**Text under study:**
....................

August 20, 2014 By Baptist Press

ALPHARETTA, Ga. (BP) – The deaf residents of Manchester, Conn., now have a church of their own, as do the students at the University of Hartford – and it’s right on campus. This is because God is using church planters to reach into the hard-to-reach areas of North America with the gospel.

These are just two success stories among hundreds from last year of God using church planters, pastors, Southern Baptist Convention (SBC) chaplains, Disaster Relief volunteers and a host of other Southern Baptists whose work has helped make an impact for Christ.

Through Send North America, the North American Mission Board’s (NAMB) strategy for church planting and evangelism, Southern Baptists are helping start churches and reaching communities in the United States and Canada.

Emphasizing the work of discovering, developing and deploying missionaries in 32 strategic Send North America cities, Send North America is focused on mobilizing Southern Baptist churches to start churches in communities that are without a thriving gospel presence.

Allan Karr, Send North America campus mobilizer at Golden Gate Baptist Theological Seminary, said he has been praying Luke 10:2 for 10 years and that God is answering in some unexpected ways.

“In 2013 we trained and deployed church planters from five tribes of Burma to plant and lead five new churches in Colorado and North Carolina,” Karr said.

Aaron Harvie, campus mobilizer at Southern Baptist Theological Seminary, said students are being deployed as church planting interns.

“We’ve had an incredible gathering of future planters,” Harvie said. “We’ve mobilized interns to Washington D.C., New Orleans and Pittsburgh. God is on the move!”

Steve Canter, Send North America city coordinator for Send New York City, hosted dozens of interns who spent several months in the city this year assisting in church planting efforts.

....................

**Required actions:**
A: List every person named in the Send North America report, along with the title the report gives each one.
B: Carry on the Send North America report from its final sentence.
The items that follow have no connection to the Send North America report.

**Dataset:**
....................

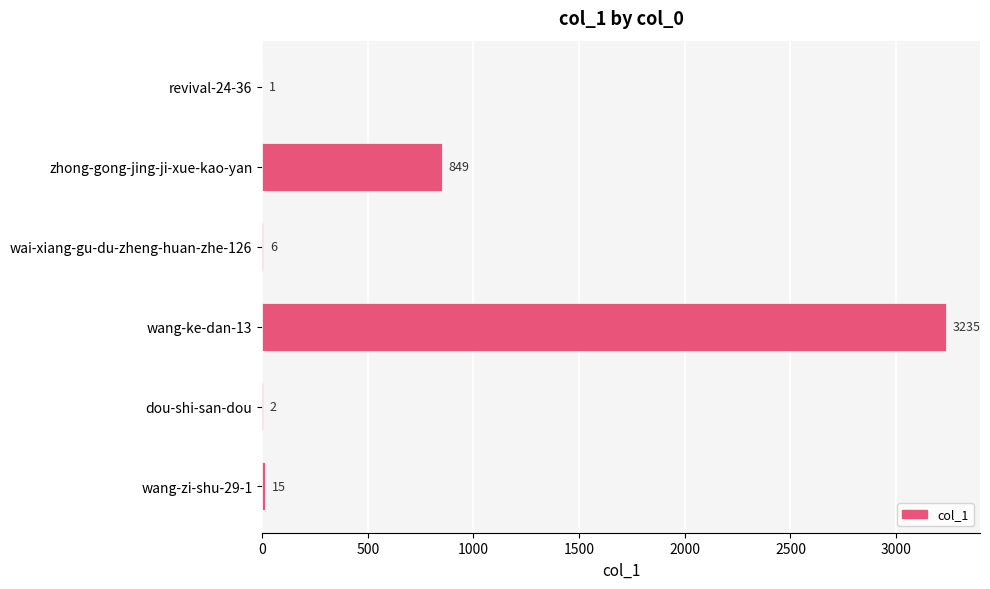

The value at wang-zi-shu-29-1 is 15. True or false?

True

....................

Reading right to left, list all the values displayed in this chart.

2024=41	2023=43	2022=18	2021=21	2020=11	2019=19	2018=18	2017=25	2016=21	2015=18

....................

**Written answers:**
A:
- Allan Karr: Send North America campus mobilizer at Golden Gate Baptist Theological Seminary
- Aaron Harvie: campus mobilizer at Southern Baptist Theological Seminary
- Steve Canter: Send North America city coordinator for Send New York City

B:
“More than 30 men and women served this year in the Send North America Farm System,” Canter said. “These are the missionaries of the future.”

Other stories from throughout North America in 2013 included:

• By the end of last year a total of more than 1,200 churches have been mobilized through NAMB’s “Mobilize Me” process.

• A church plant in Montreal, where only 0.5 percent of residents profess Christ, launched with 400 people, has grown to nearly 500 and has baptized more than 100.

• Canada increased by more than 30 church plants in 2013.

• Eight multiplying churches have been developed in Boston in the last two years in a city where there were only two.

• 35 Nepalese were baptized in Columbus, 118 people were baptized in Cleveland, and 96 Bhutanese refugees were baptized in Atlanta.

• An unprecedented 19 churches, six planters, four interns and two apprentices were mobilized to Portland, Ore.

• More than 500 participants at the 2013 Send North America Conference July 29-30 in Dallas indicated they were taking next steps in church planting.

• More than 300 college students helped with rebuild efforts in New York in communities still recovering from Hurricane Sandy.

• More than 200 new SBC chaplains were placed. SBC chaplains led more than 22,000 people to Christ and they baptized more than 4,000 people in 2013.

“There is still much to do, but it has been encouraging this year to see the momentum start to build,” Kevin Ezell, president of the North American Mission Board, said. “I think God is giving us a glimpse of what He has planned if we are willing to send the resources and people to the places where they are needed most.”